Mixte. Vous étiez cet été à l’affiche des festivals Cabourg mon amour, Fnac Live, Pete the Monkey… Quel est votre rapport au live ?
Nelson Beer. Sur scène, j’ai besoin de performer. J’ai des pompes à plateformes de 15 cm, je me maquille. Je n’ai jamais étudié la danse, mais à la maison j’ai un espace qui lui est dédié. Pieds nus et en slip, je m’imagine face à un public. Si je n’ai pas envie de me lever de ma chaise et de danser quand je fais de la musique, c’est que ce n’est pas un bon morceau. L’idée est de changer de live à chaque concert. C’est important pour moi de me remettre en question. Rien ne doit être figé. Je ne veux pas être un produit brandé.
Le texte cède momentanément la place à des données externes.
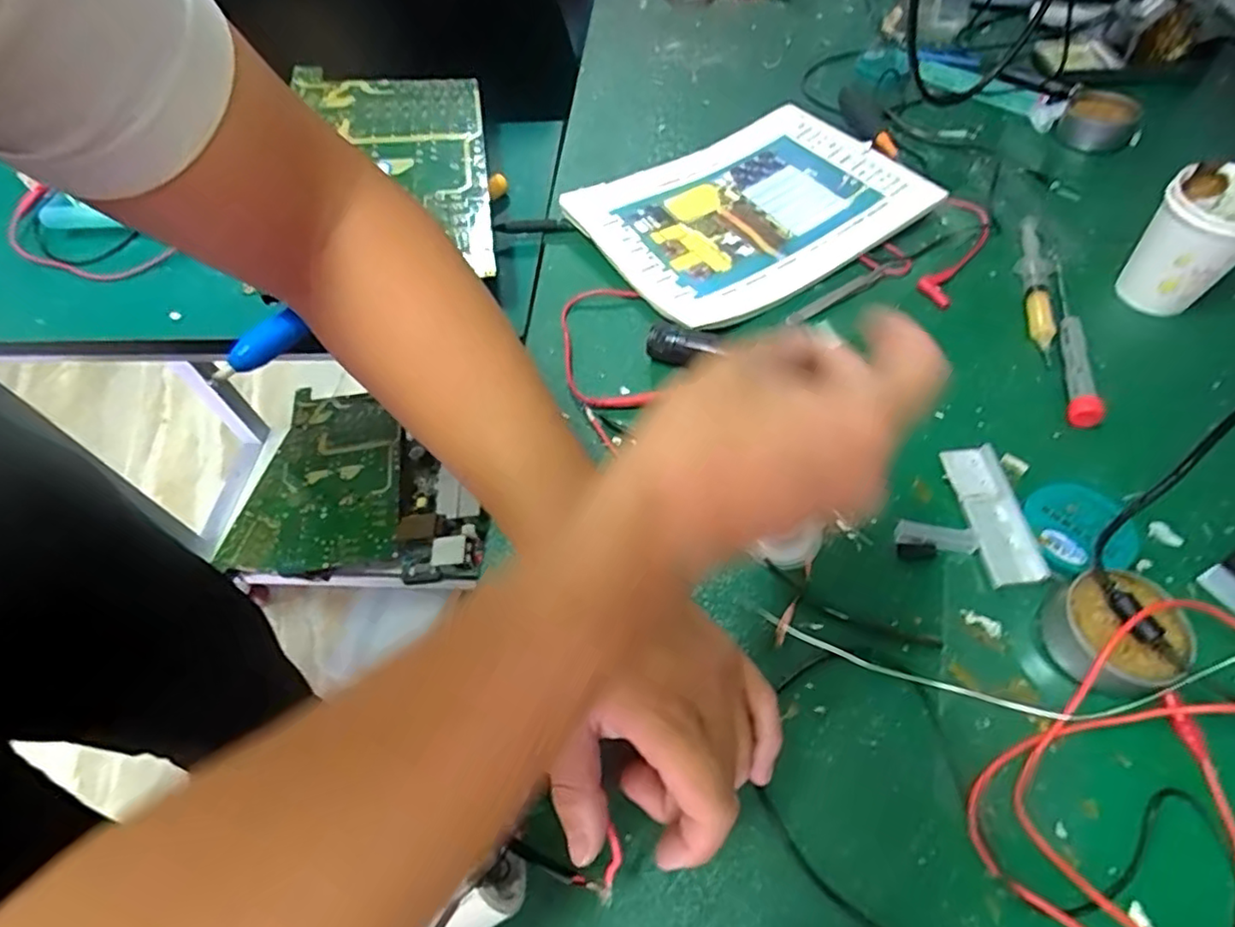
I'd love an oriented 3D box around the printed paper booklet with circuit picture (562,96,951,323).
[{"bbox_3d":[0.117,-0.240,0.584,0.278,0.020,0.204,-29,60,-15],"label":"printed paper booklet with circuit picture"}]

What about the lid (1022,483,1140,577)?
[{"bbox_3d":[0.286,0.038,0.395,0.056,0.015,0.059,-1,57,2],"label":"lid"}]

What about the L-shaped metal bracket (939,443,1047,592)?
[{"bbox_3d":[0.239,0.032,0.407,0.033,0.011,0.095,-4,57,0],"label":"L-shaped metal bracket"}]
M. Vous avez pratiqué le skateboard de façon intensive entre 12 et 21 ans avant de vous blesser. Skate et scène, même combat ?
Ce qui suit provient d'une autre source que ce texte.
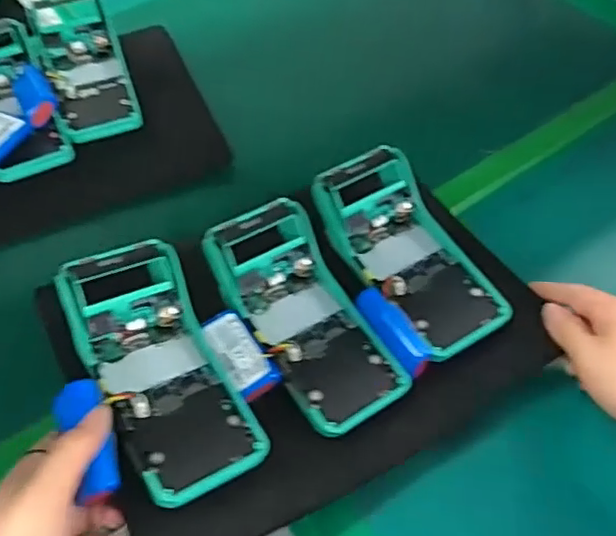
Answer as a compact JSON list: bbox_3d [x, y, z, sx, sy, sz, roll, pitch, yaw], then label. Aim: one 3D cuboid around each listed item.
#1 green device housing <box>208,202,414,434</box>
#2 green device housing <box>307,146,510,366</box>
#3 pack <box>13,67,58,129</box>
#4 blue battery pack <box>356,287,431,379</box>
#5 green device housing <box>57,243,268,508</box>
[{"bbox_3d":[-0.004,0.037,0.440,0.076,0.053,0.172,-28,74,-17],"label":"green device housing"},{"bbox_3d":[0.079,-0.011,0.475,0.087,0.049,0.171,-31,74,-19],"label":"green device housing"},{"bbox_3d":[-0.270,-0.172,0.590,0.036,0.022,0.077,-42,57,12],"label":"pack"},{"bbox_3d":[0.063,0.047,0.436,0.024,0.022,0.070,-28,60,-17],"label":"blue battery pack"},{"bbox_3d":[-0.097,0.064,0.386,0.079,0.061,0.170,-24,59,-15],"label":"green device housing"}]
N. B. J’ai toujours utilisé mon corps comme un outil d’expression. J’ai envie que le live soit aussi intense que lorsque je faisais du skate. L’idée de tout donner avec une certaine virulence me plaît bien. J’adore la douleur, la violence. J’aime bien sortir d’un live lessivé.
M. Vos clips mettent en avant beaucoup de sensualité, d’érotisme, voire de sexualité. Que cherchez-vous à transmettre par cette surexposition du corps ?
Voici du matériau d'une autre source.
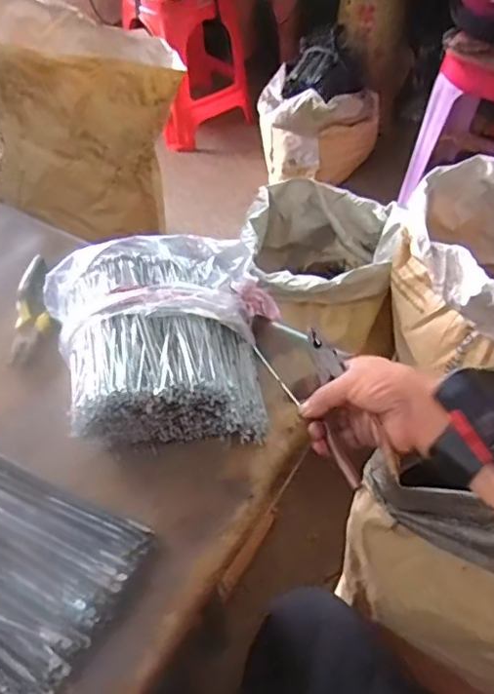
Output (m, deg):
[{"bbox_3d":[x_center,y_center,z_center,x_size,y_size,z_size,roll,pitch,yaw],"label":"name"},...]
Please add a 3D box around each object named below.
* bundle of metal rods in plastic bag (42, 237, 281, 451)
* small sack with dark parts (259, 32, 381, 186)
[{"bbox_3d":[-0.077,-0.004,0.559,0.212,0.096,0.207,-8,50,-5],"label":"bundle of metal rods in plastic bag"},{"bbox_3d":[0.207,-0.709,1.743,0.289,0.339,0.289,27,56,22],"label":"small sack with dark parts"}]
N. B. J’essaie de rendre mon corps le plus public possible. C’est très déshumanisant de s’exposer autant. C’est presque de l’ordre de l’autodestruction car je suis quelqu’un d’assez timide. Comme écrire des chansons, c’est une mise à nu. Ça soutient l’idée qu’il y a un pouvoir exercé sur le corps. C’est le concept de la bio politique : chaque corps dans la société est régi en fonction de son origine, de sa sexualité. J’ai envie de donner le mien un peu comme on donne son corps à la science. Mon corps d’homme blanc privilégié. C’est assez thérapeutique et en même temps une prise de risque. Ça permet d’expulser des choses de soi.
M. Vous citez régulièrement Charles Bukowski. En quoi son œuvre littéraire résonne-t-elle dans votre travail ?
N. B. Bukowski, c’était au tout début. J’avais un groupe de rock à 15 ans en Suisse, Les Bukowski. On aimait sa poésie et le personnage assez cynique. Mais surtout, il me faisait beaucoup rire. Un peu comme Louis C.K. ou Blanche Gardin aujourd’hui, qui sont des personnes très crues, qui n’ont pas de filtre, qui disent la vérité. J’essaie d’aller puiser dans les endroits les plus sombres de moi. Oblique II est un album un peu émo qui exprime une certaine mélancolie du xxie siècle, le fait que je ne ressente rien, comme si j’étais sous sédatif, et qu’on arrêtait de se battre. Mais il y a quand même une petite note d’espoir, une lueur au bout du tunnel.
M. Dans Oblique, l’homme est plus féminin qu’on ne le croit. Pourquoi interroger la notion de genre ?
N. B. Surtout la notion d’identité en général. J’ai envie d’explorer le spectre du genre car c’est quelque chose qu’on ne choisit pas. J’aime beaucoup l’idée d’une identité en changement, qui échappe au contrôle, au pouvoir souverain. Se demander comment on peut intégrer la société de manière plus libre en fonction de comment on est identifié administrativement. Le titre du projet Oblique vient de là : ce n’est pas grave d’être bizarre, d’être un peu de biais…
M. Vous êtes né en Suisse, avez vécu en Californie et étudié à Londres avant de poser vos valises à Pantin. Aujourd’hui, de quelle culture vous sentez-vous le plus proche ?
N. B. Je me sens toujours proche de la culture dans laquelle je suis. Quand j’étudiais l’architecture à Londres, j’étais très sensible à la culture anglaise, à la question des lois d’immigration. Maintenant que je suis en France, c’est la politique française qui m’intéresse. Dès l’instant où on devient public, où l’on crée quelque chose, où on participe à la culture, ça implique forcément le politique.